The coders of the CPC's firmware obviously have been 8080 coders (its not only me who told so), they haven't been acquainted to the additional commands of the Z80. This can be seen at many examples:
- The previously described LDIR case - imho a waste of space and totally needless
- No proper use of IM 2 which would have been really nice (ok, lack of proper daisy chain either)
- no usage of the 2nd register set at all (except ints)
- often: using routines clearly made for the 8080, a Z80 implementation would look different (shorter, more quick)
- Usage of the index registers (not per se, but the way how they use em)
- Waste of alternate registers for interrupt handling, which is the most stupid and sad problem:
Let me elaborate on this: An interrupt occurs every 1/300 seconds. This is once in 3330 us. To use EXX and EX AF,AF twice (save & restore) takes 4 us. PUSH and POP these registers would take 4 * (4+3) = 40 us.

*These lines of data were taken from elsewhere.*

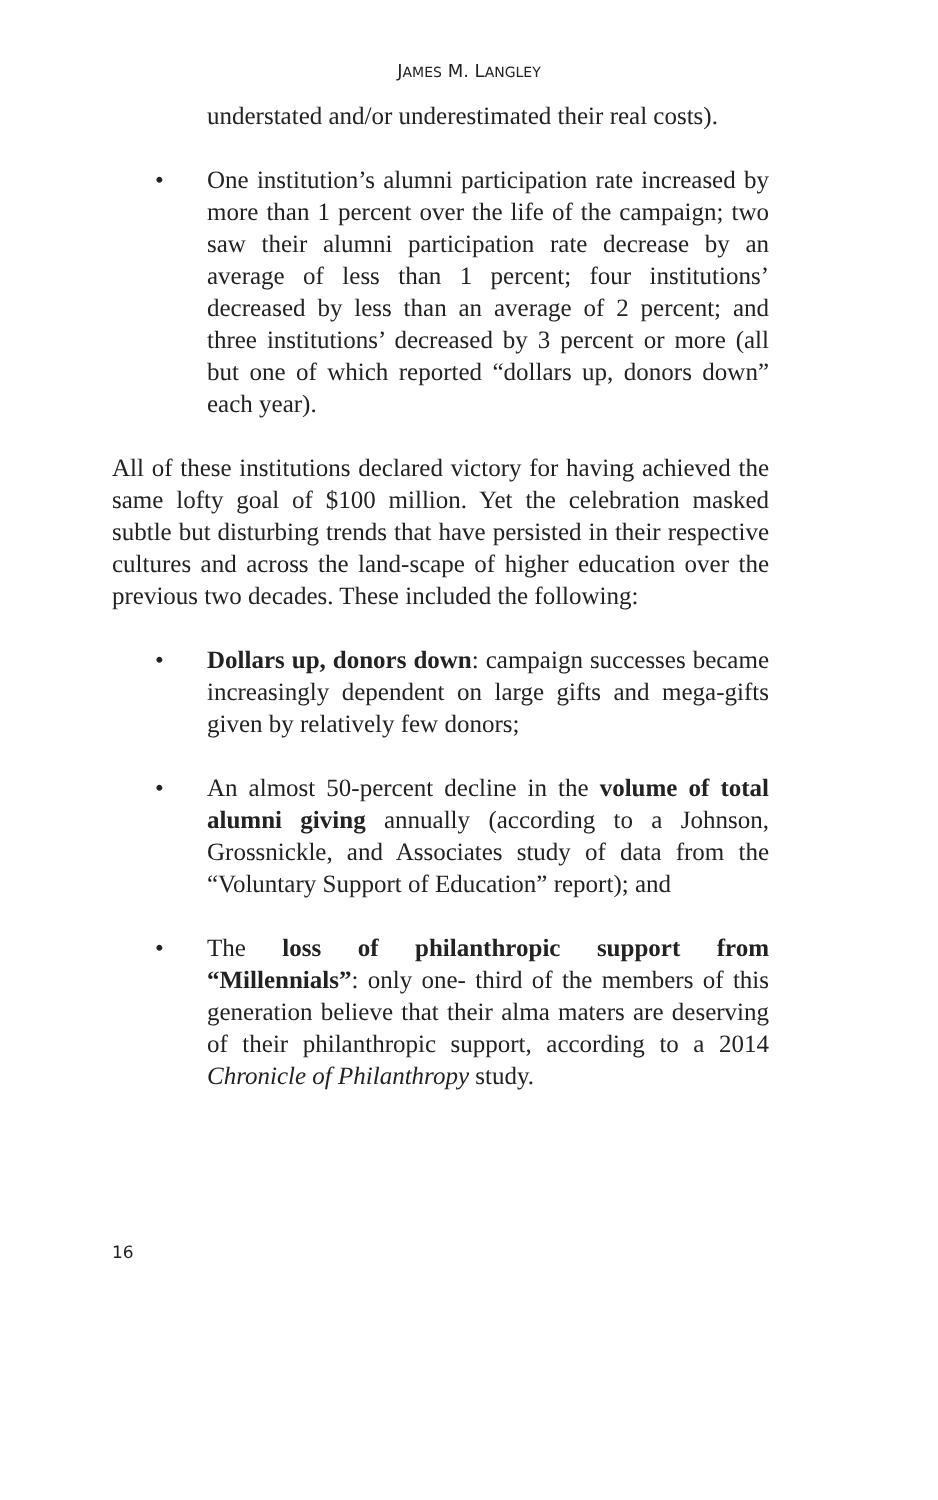JAMES M. LANGLEY
understated and/or underestimated their real costs).
• One institution’s alumni participation rate increased by more than 1 percent over the life of the campaign; two saw their alumni participation rate decrease by an average of less than 1 percent; four institutions’ decreased by less than an average of 2 percent; and three institutions’ decreased by 3 percent or more (all but one of which reported “dollars up, donors down” each year).
All of these institutions declared victory for having achieved the same lofty goal of $100 million. Yet the celebration masked subtle but disturbing trends that have persisted in their respective cultures and across the land-scape of higher education over the previous two decades. These included the following:
• Dollars up, donors down: campaign successes became increasingly dependent on large gifts and mega-gifts given by relatively few donors;
• An almost 50-percent decline in the volume of total alumni giving annually (according to a Johnson, Grossnickle, and Associates study of data from the “Voluntary Support of Education” report); and
• The loss of philanthropic support from “Millennials”: only one- third of the members of this generation believe that their alma maters are deserving of their philanthropic support, according to a 2014 Chronicle of Philanthropy study.
16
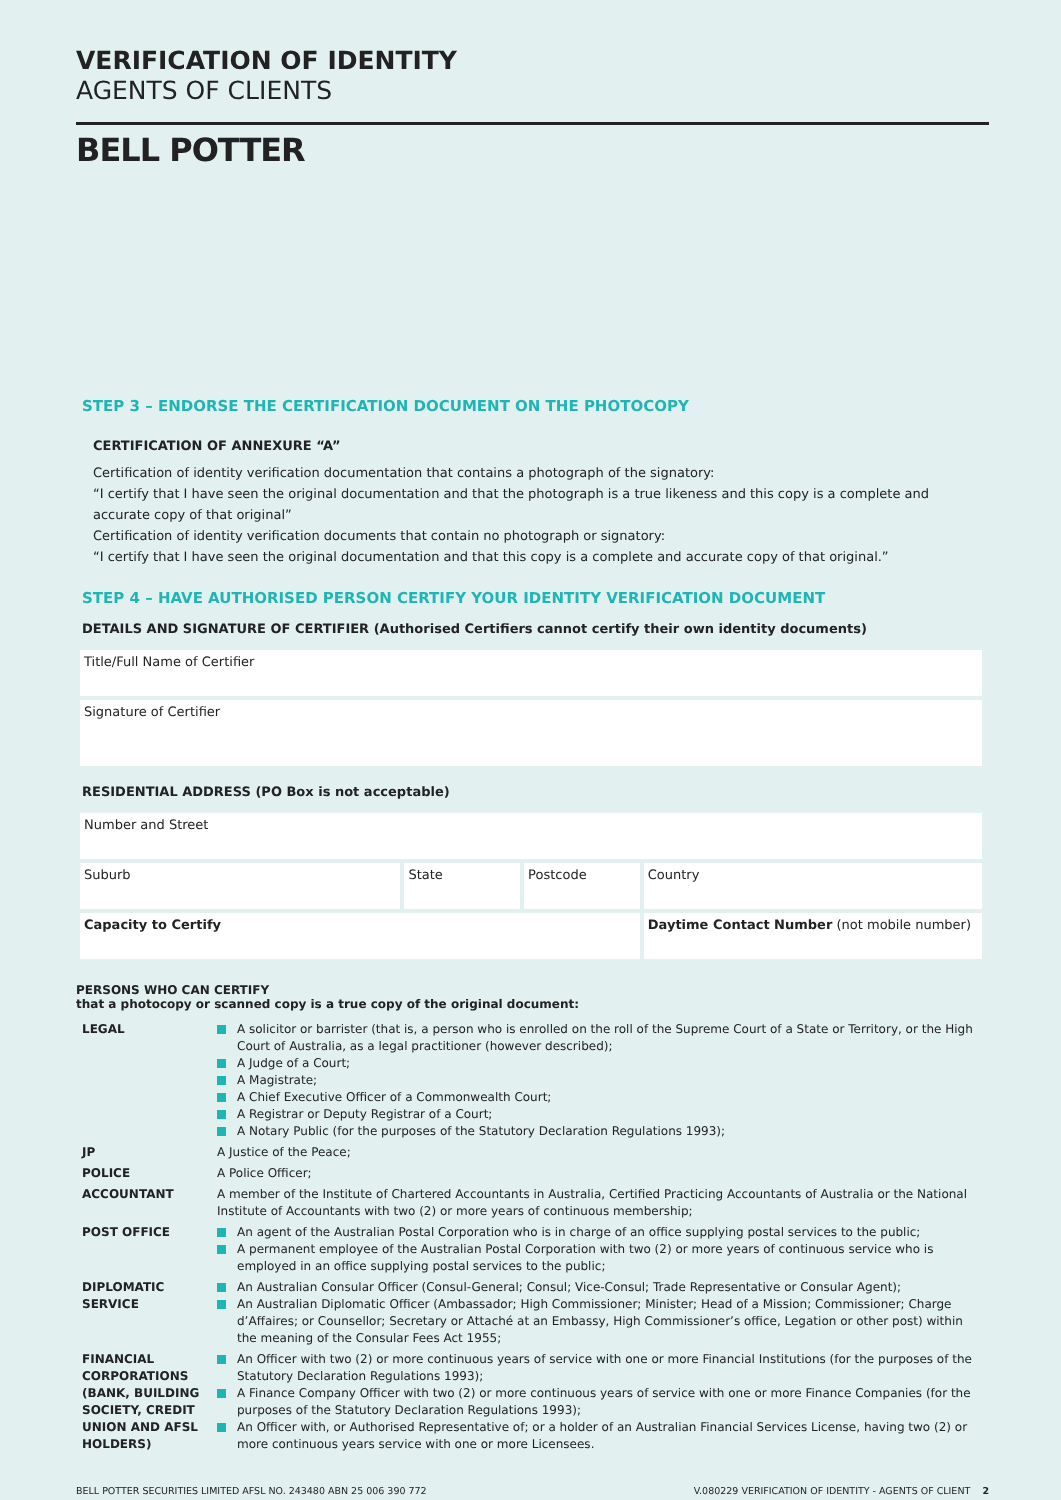VERIFICATION OF IDENTITY
AGENTS OF CLIENTS
BELL POTTER
STEP 3 – ENDORSE THE CERTIFICATION DOCUMENT ON THE PHOTOCOPY
CERTIFICATION OF ANNEXURE “A”
Certification of identity verification documentation that contains a photograph of the signatory:
“I certify that I have seen the original documentation and that the photograph is a true likeness and this copy is a complete and accurate copy of that original”
Certification of identity verification documents that contain no photograph or signatory:
“I certify that I have seen the original documentation and that this copy is a complete and accurate copy of that original.”
STEP 4 – HAVE AUTHORISED PERSON CERTIFY YOUR IDENTITY VERIFICATION DOCUMENT
DETAILS AND SIGNATURE OF CERTIFIER (Authorised Certifiers cannot certify their own identity documents)
| Title/Full Name of Certifier |
| Signature of Certifier |
RESIDENTIAL ADDRESS (PO Box is not acceptable)
| Number and Street | | | |
| Suburb | State | Postcode | Country |
| Capacity to Certify | | | Daytime Contact Number (not mobile number) |
PERSONS WHO CAN CERTIFY
that a photocopy or scanned copy is a true copy of the original document:
| LEGAL | A solicitor or barrister (that is, a person who is enrolled on the roll of the Supreme Court of a State or Territory, or the High Court of Australia, as a legal practitioner (however described); A Judge of a Court; A Magistrate; A Chief Executive Officer of a Commonwealth Court; A Registrar or Deputy Registrar of a Court; A Notary Public (for the purposes of the Statutory Declaration Regulations 1993); |
| JP | A Justice of the Peace; |
| POLICE | A Police Officer; |
| ACCOUNTANT | A member of the Institute of Chartered Accountants in Australia, Certified Practicing Accountants of Australia or the National Institute of Accountants with two (2) or more years of continuous membership; |
| POST OFFICE | An agent of the Australian Postal Corporation who is in charge of an office supplying postal services to the public; A permanent employee of the Australian Postal Corporation with two (2) or more years of continuous service who is employed in an office supplying postal services to the public; |
| DIPLOMATIC SERVICE | An Australian Consular Officer (Consul-General; Consul; Vice-Consul; Trade Representative or Consular Agent); An Australian Diplomatic Officer (Ambassador; High Commissioner; Minister; Head of a Mission; Commissioner; Charge d’Affaires; or Counsellor; Secretary or Attaché at an Embassy, High Commissioner’s office, Legation or other post) within the meaning of the Consular Fees Act 1955; |
| FINANCIAL CORPORATIONS (BANK, BUILDING SOCIETY, CREDIT UNION AND AFSL HOLDERS) | An Officer with two (2) or more continuous years of service with one or more Financial Institutions (for the purposes of the Statutory Declaration Regulations 1993); A Finance Company Officer with two (2) or more continuous years of service with one or more Finance Companies (for the purposes of the Statutory Declaration Regulations 1993); An Officer with, or Authorised Representative of; or a holder of an Australian Financial Services License, having two (2) or more continuous years service with one or more Licensees. |
BELL POTTER SECURITIES LIMITED AFSL NO. 243480 ABN 25 006 390 772 V.080229 VERIFICATION OF IDENTITY - AGENTS OF CLIENT 2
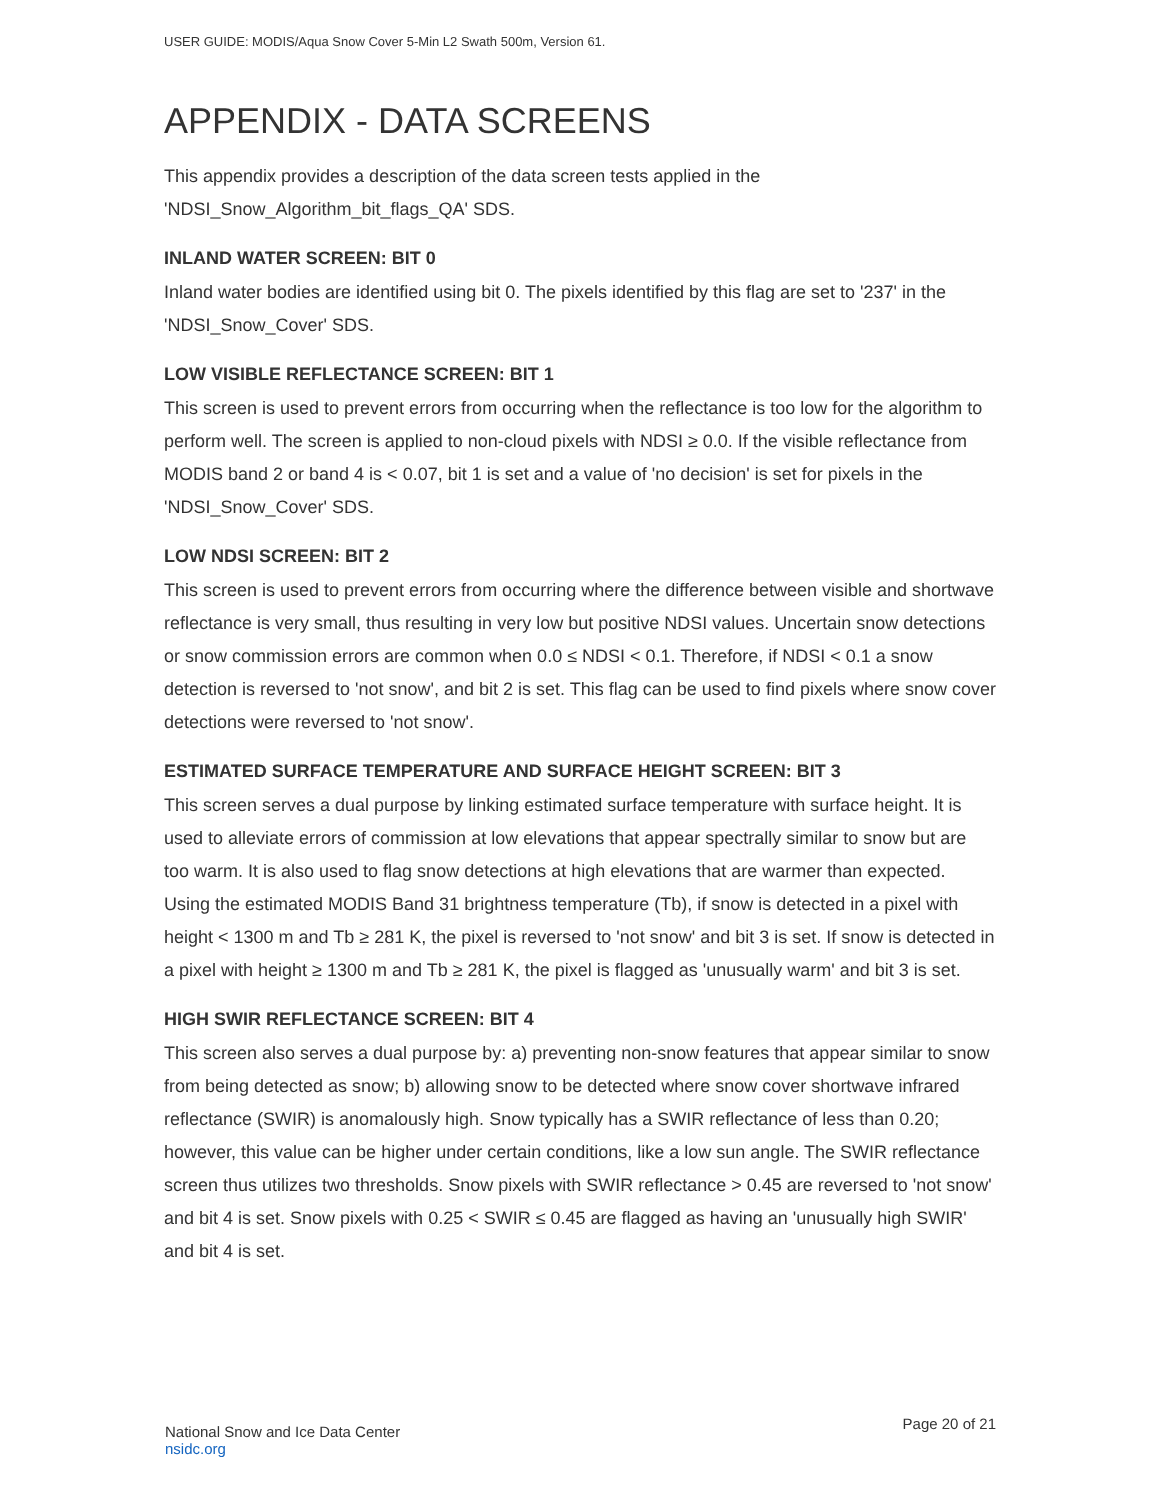USER GUIDE: MODIS/Aqua Snow Cover 5-Min L2 Swath 500m, Version 61.
APPENDIX - DATA SCREENS
This appendix provides a description of the data screen tests applied in the 'NDSI_Snow_Algorithm_bit_flags_QA' SDS.
INLAND WATER SCREEN: BIT 0
Inland water bodies are identified using bit 0. The pixels identified by this flag are set to '237' in the 'NDSI_Snow_Cover' SDS.
LOW VISIBLE REFLECTANCE SCREEN: BIT 1
This screen is used to prevent errors from occurring when the reflectance is too low for the algorithm to perform well. The screen is applied to non-cloud pixels with NDSI ≥ 0.0. If the visible reflectance from MODIS band 2 or band 4 is < 0.07, bit 1 is set and a value of 'no decision' is set for pixels in the 'NDSI_Snow_Cover' SDS.
LOW NDSI SCREEN: BIT 2
This screen is used to prevent errors from occurring where the difference between visible and shortwave reflectance is very small, thus resulting in very low but positive NDSI values. Uncertain snow detections or snow commission errors are common when 0.0 ≤ NDSI < 0.1. Therefore, if NDSI < 0.1 a snow detection is reversed to 'not snow', and bit 2 is set. This flag can be used to find pixels where snow cover detections were reversed to 'not snow'.
ESTIMATED SURFACE TEMPERATURE AND SURFACE HEIGHT SCREEN: BIT 3
This screen serves a dual purpose by linking estimated surface temperature with surface height. It is used to alleviate errors of commission at low elevations that appear spectrally similar to snow but are too warm. It is also used to flag snow detections at high elevations that are warmer than expected. Using the estimated MODIS Band 31 brightness temperature (Tb), if snow is detected in a pixel with height < 1300 m and Tb ≥ 281 K, the pixel is reversed to 'not snow' and bit 3 is set. If snow is detected in a pixel with height ≥ 1300 m and Tb ≥ 281 K, the pixel is flagged as 'unusually warm' and bit 3 is set.
HIGH SWIR REFLECTANCE SCREEN: BIT 4
This screen also serves a dual purpose by: a) preventing non-snow features that appear similar to snow from being detected as snow; b) allowing snow to be detected where snow cover shortwave infrared reflectance (SWIR) is anomalously high. Snow typically has a SWIR reflectance of less than 0.20; however, this value can be higher under certain conditions, like a low sun angle. The SWIR reflectance screen thus utilizes two thresholds. Snow pixels with SWIR reflectance > 0.45 are reversed to 'not snow' and bit 4 is set. Snow pixels with 0.25 < SWIR ≤ 0.45 are flagged as having an 'unusually high SWIR' and bit 4 is set.
National Snow and Ice Data Center
nsidc.org
Page 20 of 21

So, using 2nd registers instead of PUSH/POP saves 36 us every interrupt!Now if we would be able to use the 2nd register set then we could perform two routines or more similar, have Z80 registers instead of RAM registers (access is four times more quick, example EX AF,AF' is 1 us, but LD (xxxx),A is 4 us). So being able to use the 2nd register set boosts processing power between 30% and 200%. Lets say we only get the small 30% out of it. 30% of 3330 us is 999 us.
So, using 2nd register set for code (not interrupts) saves 999 us between two interrupts!This is: 2775%Of course there are some people telling: Oh you can use the 2nd register set. Yes that's true! I can do this by:
- Switching off interrupts
- Saving 2nd reg. file to RAM
- call routine
- Restoring 2nd reg.set
- Enabling Interrupts again.
Of course this is totally senseless, because all the speed up the 2nd reg.file brings get lost by the need of saving them to RAM all time long, also I probably will miss some interrupts and screw something.
I don't want to offend somebody, but it was about time to talk about it.